Juste en face se trouve la savonnerie. En cette saison, elle n’est pas en activité mais nous pouvons voir les installations ainsi que les piles de cubes de savon d’Alep préparé à base d’huile d’olive et de laurier. Nous avons même droit à un cours sur les différentes qualités et vieillissements. Il n’y a plus qu’à se charger ! Retour au pied de la citadelle pour manger bien plus tôt que d’habitude. Le ventre plein, nous reprenons les souks depuis le début. Cette fois, nous bifurquons à hauteur de la grande mosquée omeyyade. Les touristes ne peuvent utiliser qu’une seule entrée, gardée et surveillée. En plus du billet d’entrée, les femmes doivent endosser une longue jupe et une cape blanches. Seul le rond du visage n’est pas recouvert. On dirait des nonnes. Les chaussures doivent aussi être retirées. En levant les yeux, nous sommes surveillés par un beau minaret carré à quatre niveaux, typique de l’époque seljoukide. Une fois à l’intérieur, nous pouvons admirer la qualité du pavement ainsi que les kiosques à ablutions qu’on dirait coiffés par des casques. Dans la salle de prières des hommes, il faut jeter un œil au minbar en bois incrusté de nacre, une véritable œuvre d’art. Juste à côté se masse une foule dense, femmes à gauche, hommes à droite et une lice pour les séparer. Ils veulent approcher et toucher le tombeau du prophète Zacharie, père de Saint Jean-Baptiste.

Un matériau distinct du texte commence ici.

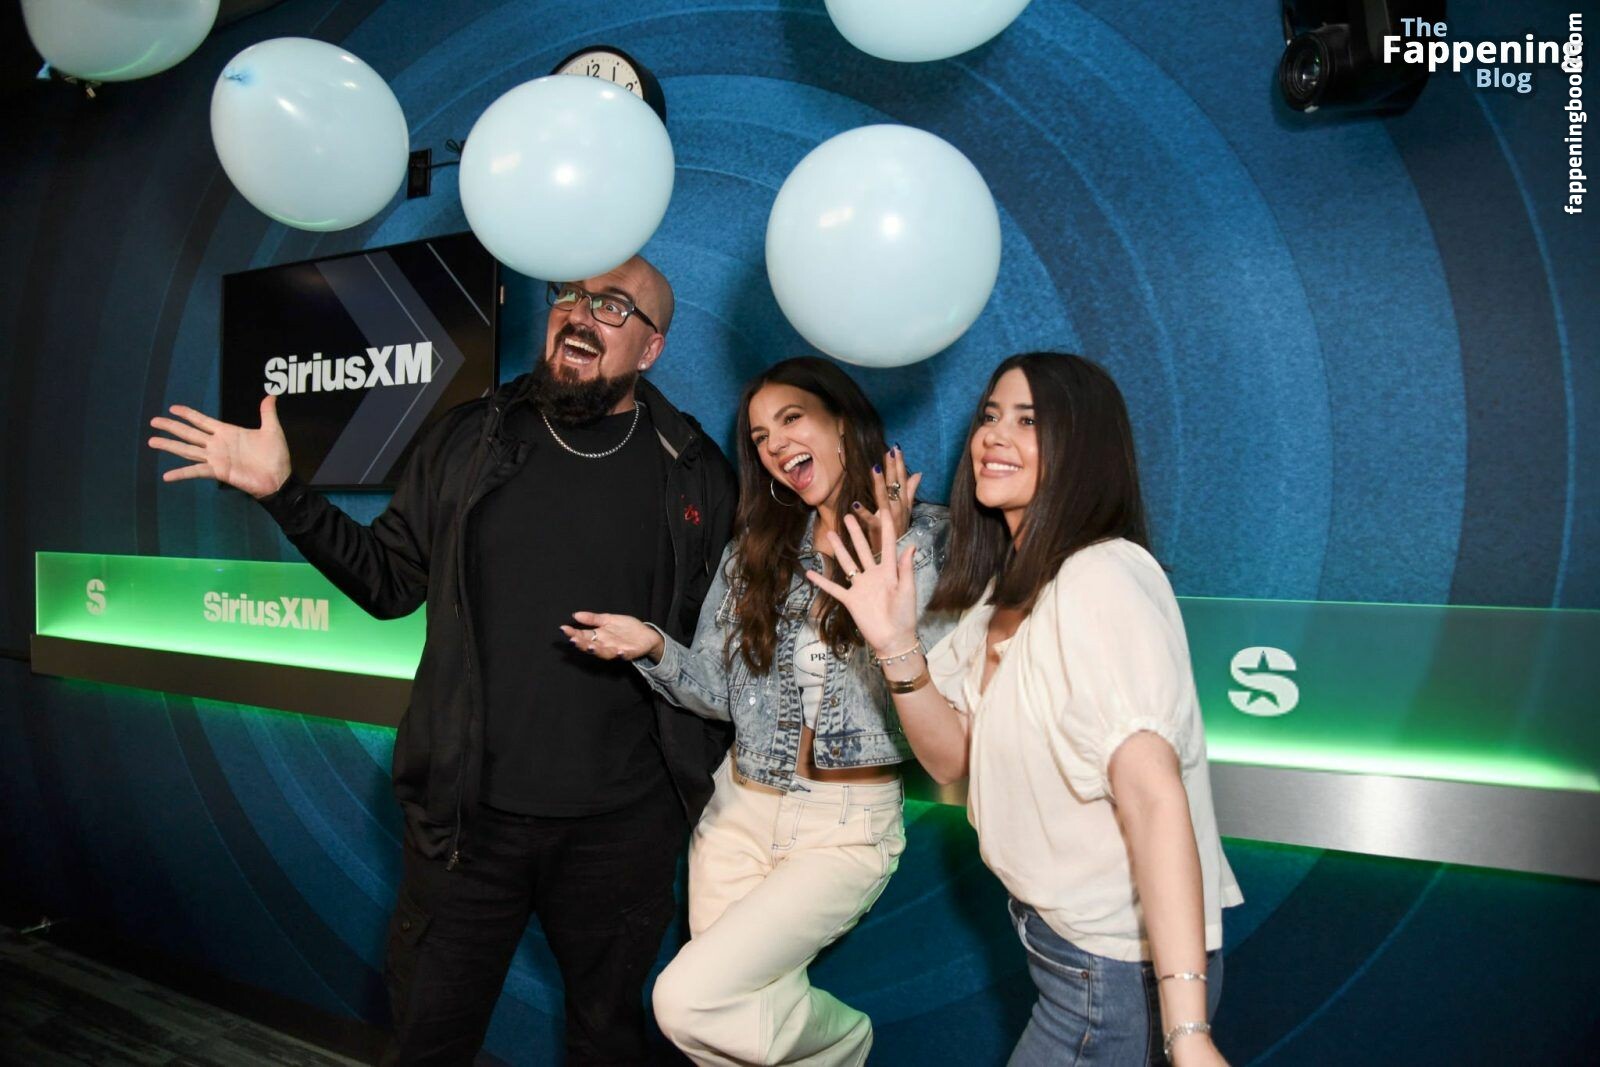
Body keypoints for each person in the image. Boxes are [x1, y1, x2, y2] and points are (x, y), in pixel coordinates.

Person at [147, 255, 739, 1066]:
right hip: (468, 827)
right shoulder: (471, 435)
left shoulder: (694, 469)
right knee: (428, 1042)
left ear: (652, 347)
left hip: (621, 832)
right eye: (569, 294)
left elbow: (721, 651)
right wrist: (287, 495)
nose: (579, 314)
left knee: (607, 1041)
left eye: (611, 305)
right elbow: (388, 580)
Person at [808, 353, 1243, 1067]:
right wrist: (894, 644)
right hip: (1068, 953)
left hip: (1117, 974)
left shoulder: (1099, 577)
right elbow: (950, 757)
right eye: (990, 416)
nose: (993, 435)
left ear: (1083, 448)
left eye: (1028, 420)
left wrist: (1188, 1033)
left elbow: (1153, 793)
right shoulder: (1005, 591)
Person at [561, 356, 949, 1066]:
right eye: (761, 436)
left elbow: (933, 687)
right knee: (722, 1031)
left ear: (842, 421)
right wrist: (653, 646)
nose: (774, 445)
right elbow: (718, 690)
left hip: (844, 828)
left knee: (687, 1002)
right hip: (738, 812)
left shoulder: (929, 537)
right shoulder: (757, 551)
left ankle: (844, 1042)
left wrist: (888, 551)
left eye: (792, 419)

Après cet interlude religio-culturel, nous reprenons notre progression dans les souks jusqu’à la porte d’Antakya o ils prennent fin, à l’ouest de la vieille ville. Nous nous dirigeons alors vers le musée national d’Alep. De nombreuses pièces archéologiques des différents sites du pays y ont été rassemblées. Nous reconnaissons ainsi les sculptures d’Aïn Dara. Je suis aussi impressionné par les tablettes cunéiformes, première écriture connue. En revanche, la muséographie date un peu et la fatigue de cette longue journée commence à se faire sentir.

Nous rejoignons vite l’hôtel distant seulement d’une centaine de mètres. Douche réparatrice et semi-coma au programme. Il faut bien ça pour ressortir manger, cette fois dans le quartier chrétien de Jdeidé à une adresse réputée. Le cadre de cette ancienne villa toute en pierres est magnifique. Chantal se lâche avec ses deux narguilés. Elle a même droit à un cours particulier de préparation de celui-ci.